Exercise requirements:
Look at each line of the listing. Copy those that hold the string "down".

Available data:
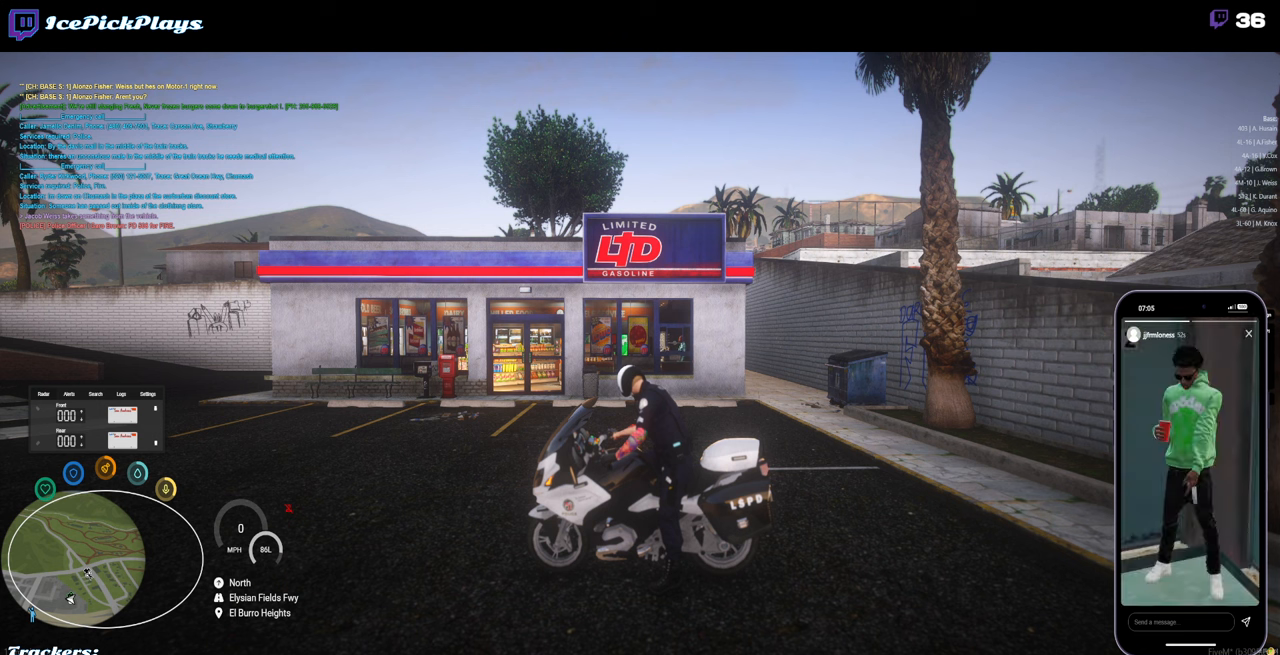
{"keys": [], "mouse": [], "events": []}
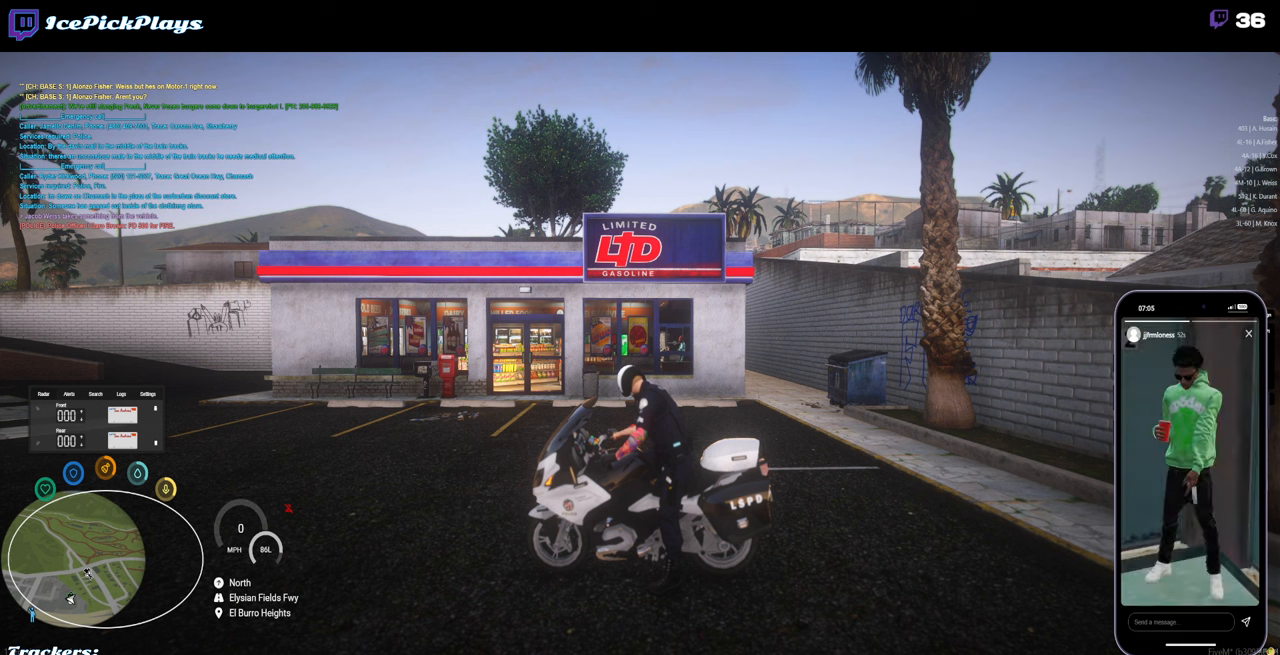
{"keys": [], "mouse": [], "events": []}
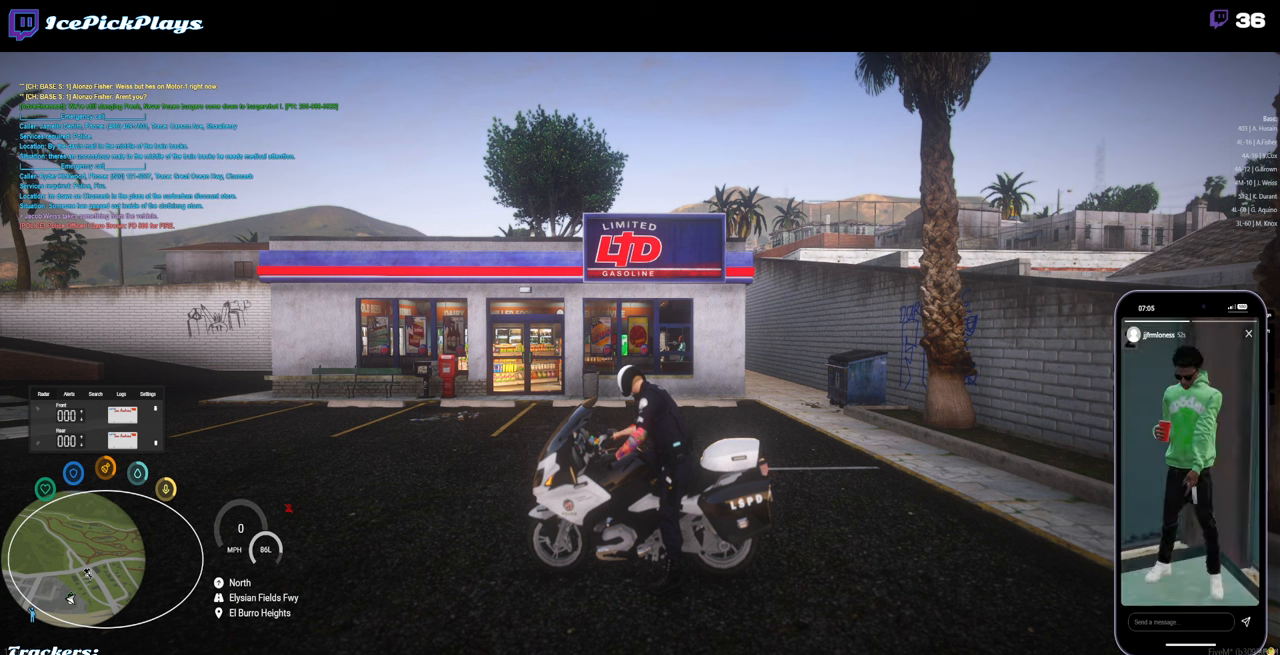
{"keys": [], "mouse": ["left"], "events": [[483, "mouse_left", "down"]]}
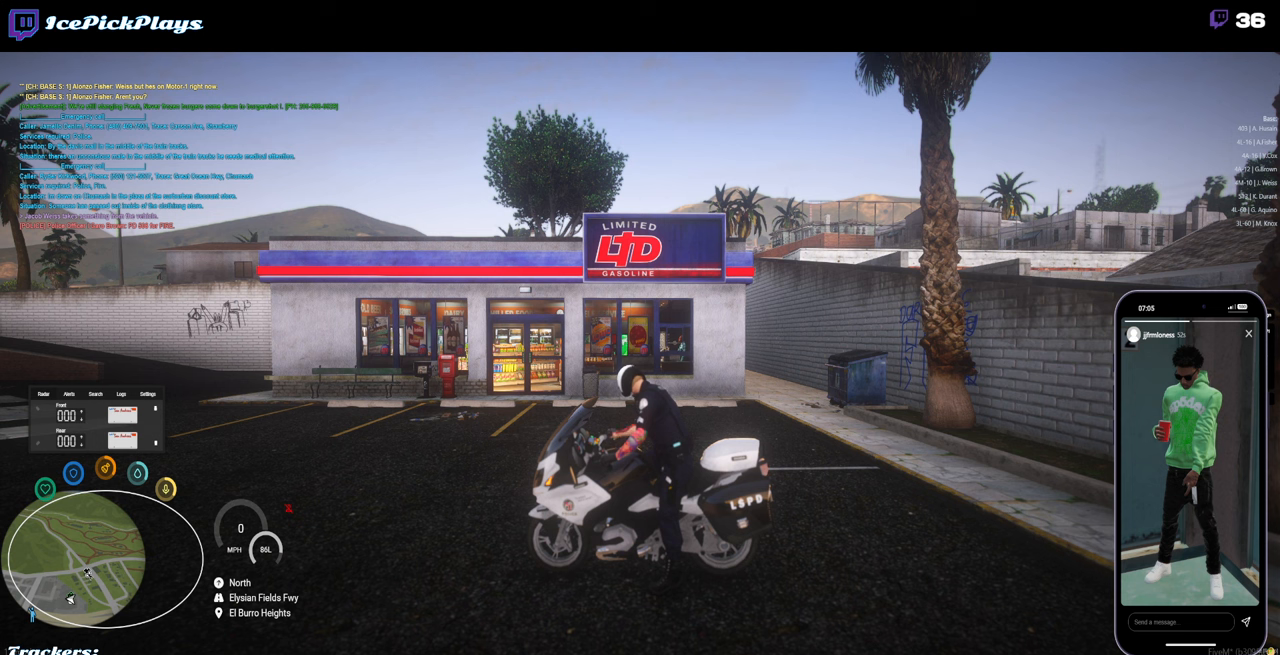
{"keys": [], "mouse": [], "events": [[83, "mouse_left", "up"]]}
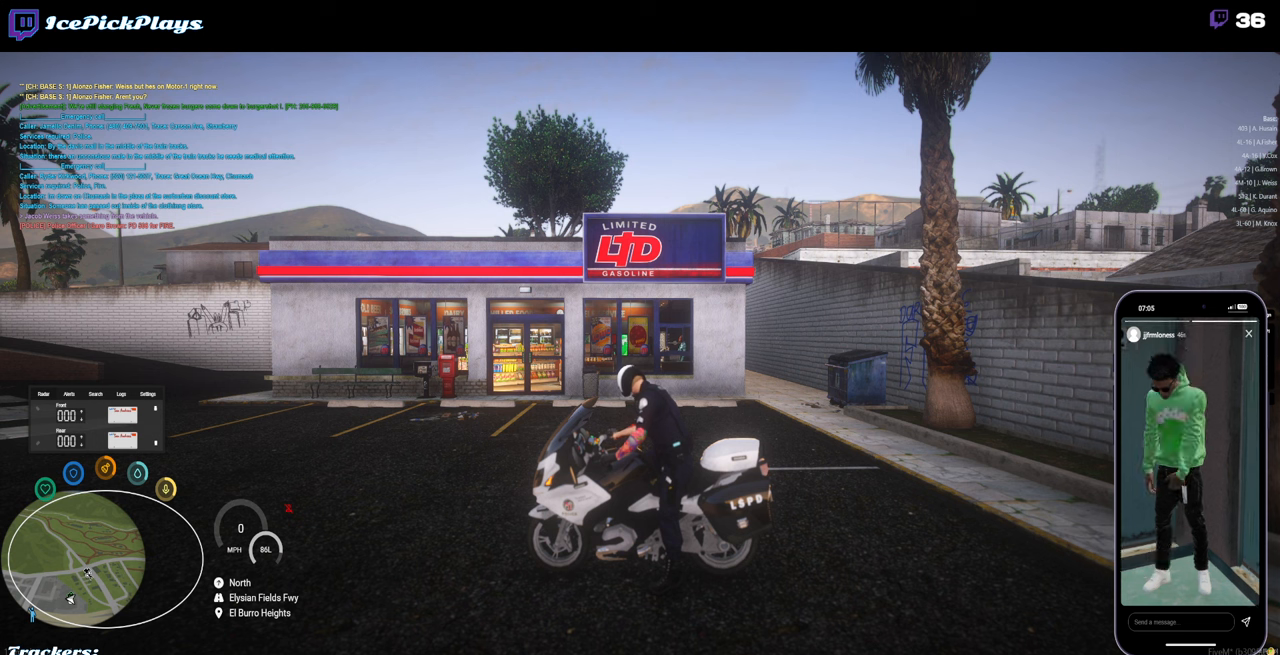
{"keys": [], "mouse": [], "events": [[366, "mouse_left", "down"], [466, "mouse_left", "up"]]}
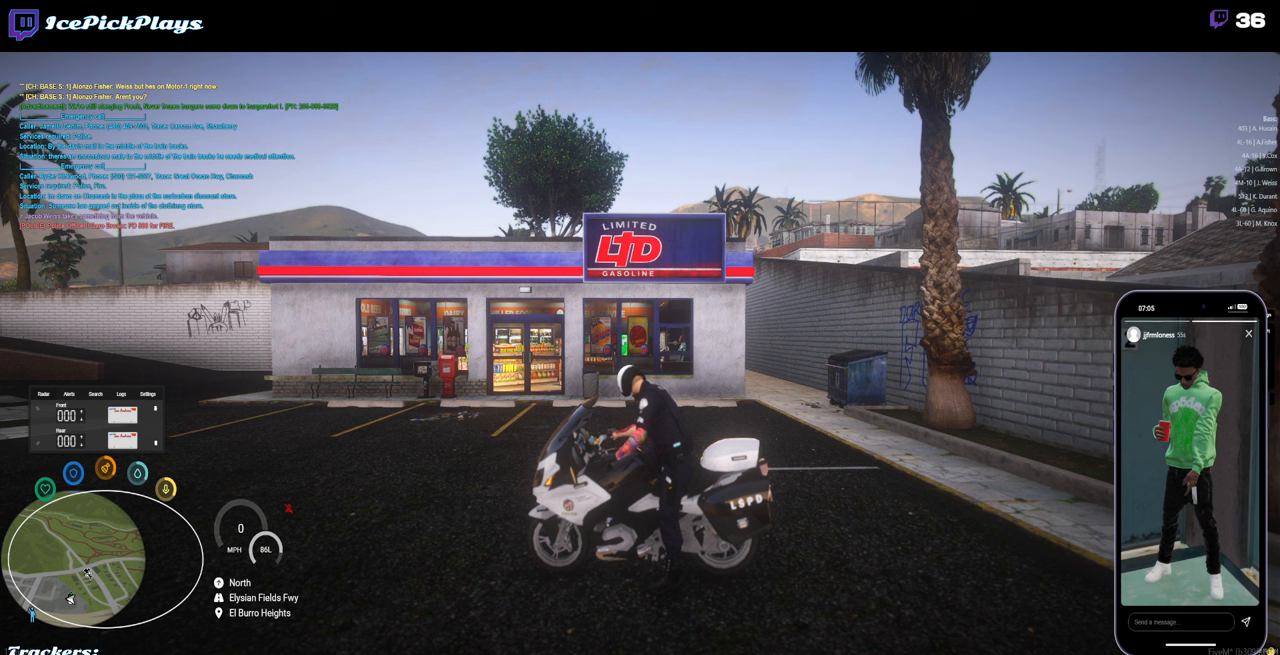
{"keys": [], "mouse": ["left"], "events": [[433, "mouse_left", "down"]]}
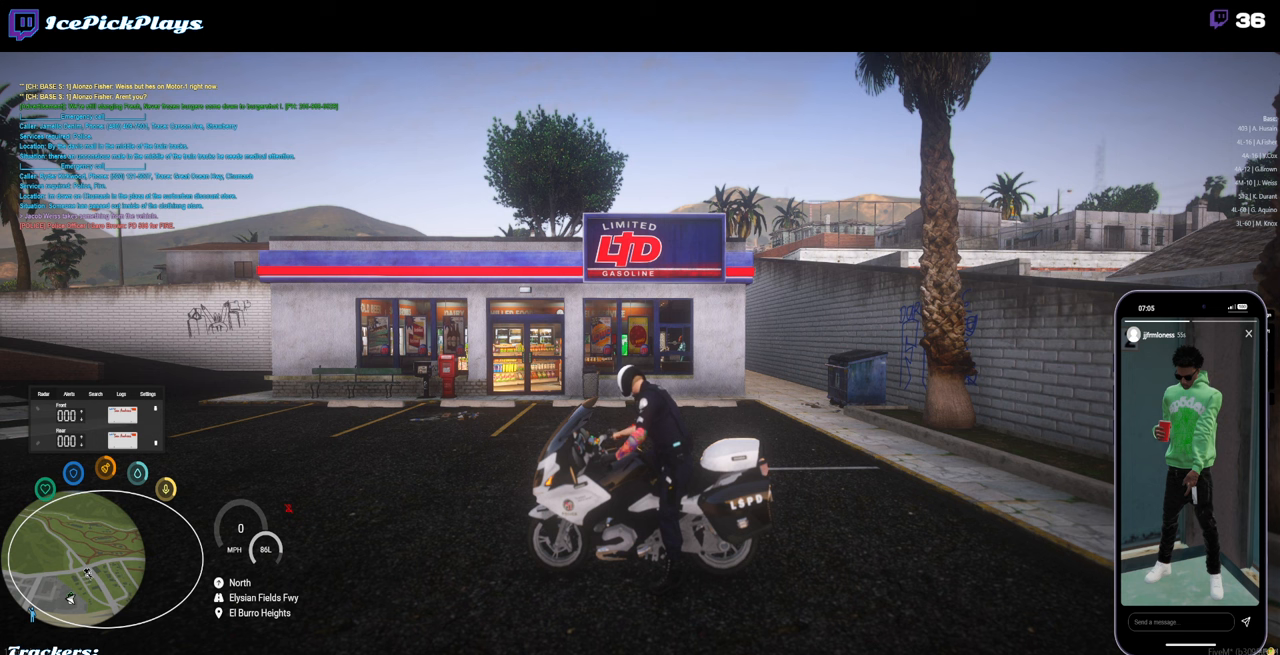
{"keys": [], "mouse": [], "events": [[33, "mouse_left", "up"]]}
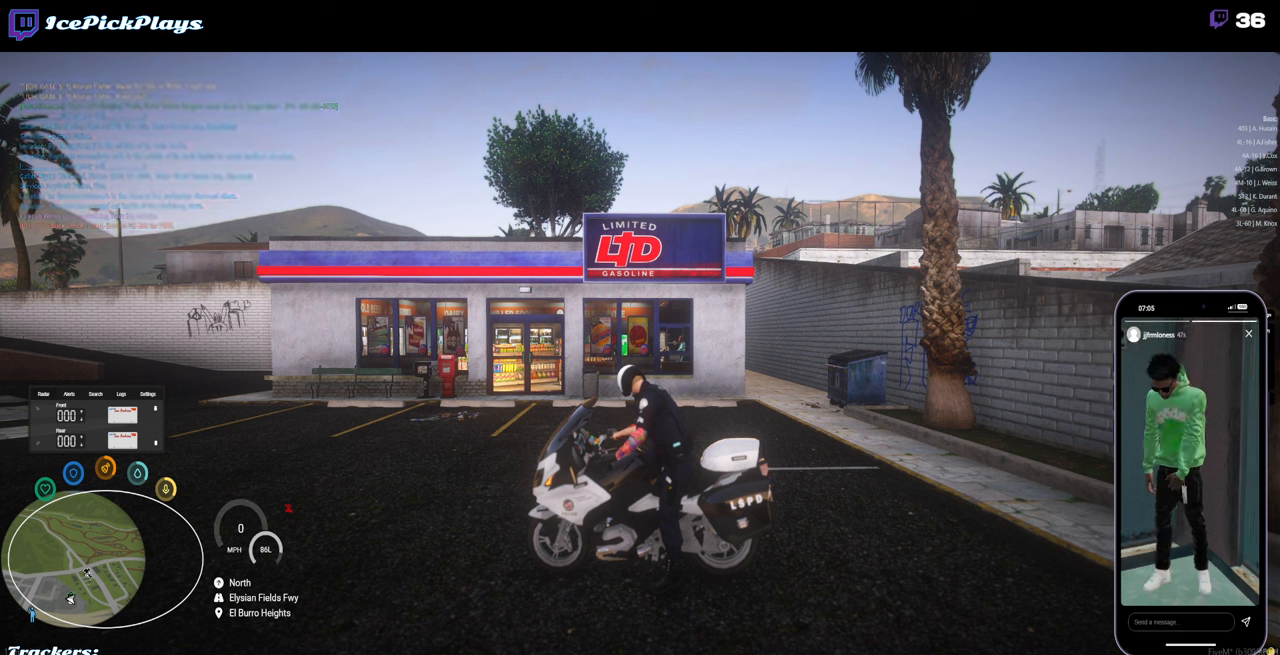
{"keys": [], "mouse": [], "events": [[316, "mouse_left", "down"], [416, "mouse_left", "up"]]}
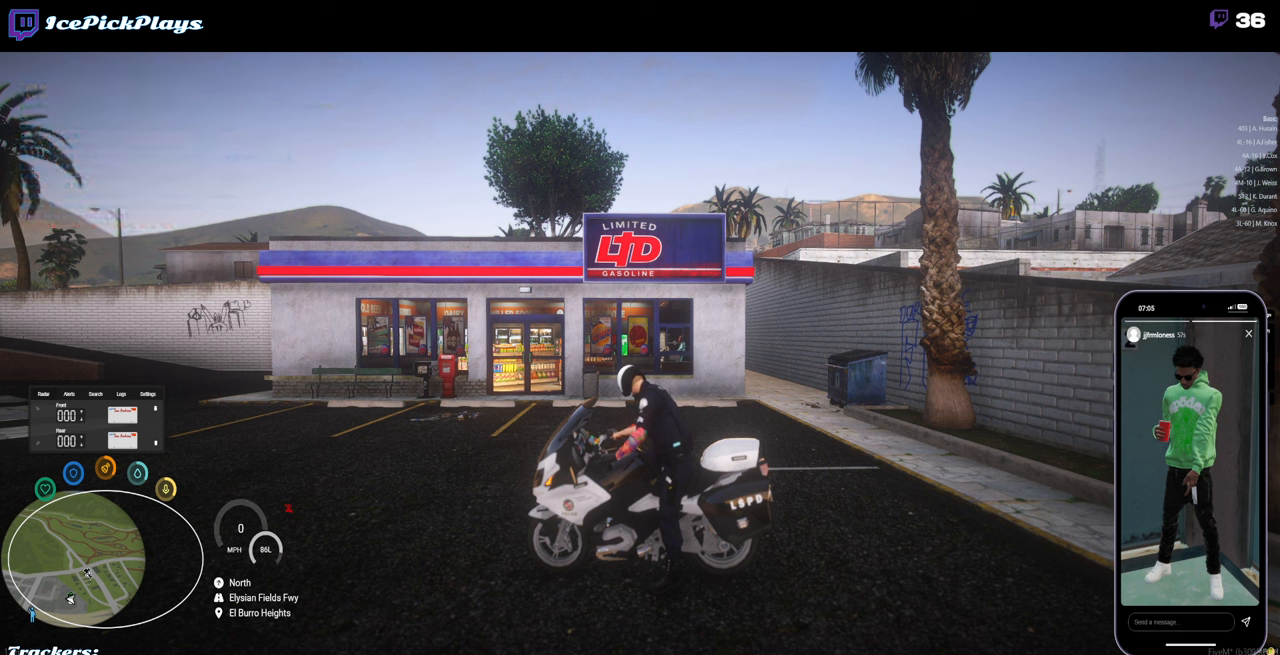
{"keys": [], "mouse": [], "events": [[333, "mouse_left", "down"], [433, "mouse_left", "up"]]}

Response for this exercise:
{"keys": [], "mouse": ["left"], "events": [[483, "mouse_left", "down"]]}
{"keys": [], "mouse": [], "events": [[366, "mouse_left", "down"], [466, "mouse_left", "up"]]}
{"keys": [], "mouse": ["left"], "events": [[433, "mouse_left", "down"]]}
{"keys": [], "mouse": [], "events": [[316, "mouse_left", "down"], [416, "mouse_left", "up"]]}
{"keys": [], "mouse": [], "events": [[333, "mouse_left", "down"], [433, "mouse_left", "up"]]}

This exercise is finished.